GPU generation	Recommended
T4, V100, GTX 1xxx, RTX 2xxx	`fp16=True`
RTX 3xxx, A10G, A100, L4	`bf16=True`
RTX 4xxx, H100, B200	`bf16=True` (or fp8 on H100 via specific kernels — not default)
Apple M-series / ROCm	MPS/ROCm support is variable; `fp16` or `fp32` most reliable

bf16 is more numerically stable and almost always preferred when available.

Hugging Face Jobs flavor guide

Hugging Face Jobs requires a Pro/Team/Enterprise plan. Pricing is approximate and subject to change — see the Jobs pricing page.

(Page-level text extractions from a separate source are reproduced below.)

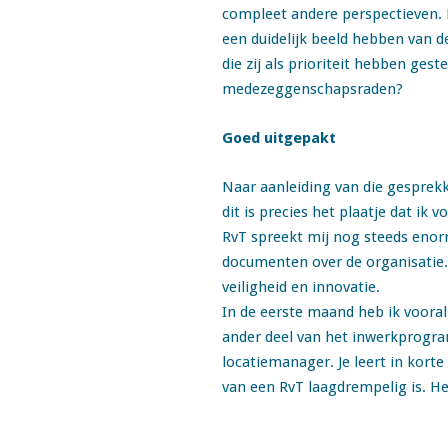
compleet andere perspectieven. E
een duidelijk beeld hebben van d
die zij als prioriteit hebben gest
medezeggenschapsraden?
Goed uitgepakt
Naar aanleiding van die gesprekk
dit is precies het plaatje dat i
RvT spreekt mij nog steeds enorm 
documenten over de organisatie. 
veiligheid en innovatie.
In de eerste maand heb ik vooral
ander deel van het inwerkprogra
locatiemanager. Je leert in korte
van een RvT laagdrempelig is. Het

Flavor	Memory	Typical use	Est. $/hr
`cpu-basic`	~2 GB	Dataset prep, validation, hard-neg mining (small)	<$0.10
`cpu-upgrade`	~4 GB	Same, slightly bigger	$0.10
`t4-small`	16 GB	Demos, MiniLM/DistilBERT with small batches	~$0.75
`t4-medium`	16 GB	MiniLM / DistilBERT with larger batch	~$1.50
`l4x1`	24 GB	BERT-base, MPNet, ModernBERT-base	~$2.50
`a10g-small`	24 GB	BERT-base to BERT-large	~$3.50
`a10g-large`	48 GB	ModernBERT-large, Qwen3-0.6B	~$5.00
`a10g-largex2`	96 GB (2× 48GB)	Mid-size multi-GPU	~$10
`a100-large`	80 GB	Large models or big contrastive batches	~$10–12
`h100`	80 GB	Biggest single-GPU	~$12
`h100x8`	640 GB	LLM-scale distributed	~$96

Defaults by base model:

MiniLM / DistilBERT -> t4-small
BERT-base / MPNet / ModernBERT-base -> a10g-small or l4x1
BERT-large / ModernBERT-large -> a10g-large
Qwen3-0.6B decoder base -> a10g-large
1B+ decoder bases with LoRA -> a10g-large or a100-large

Always start one flavor smaller than you think you need: OOM on Jobs is cheap ($0.50–$5 for a failed run). Underprovisioned is better than overprovisioned for the first attempt. When budgeting timeout, add 20–30% buffer for model loading, checkpoint saving, and Hub push.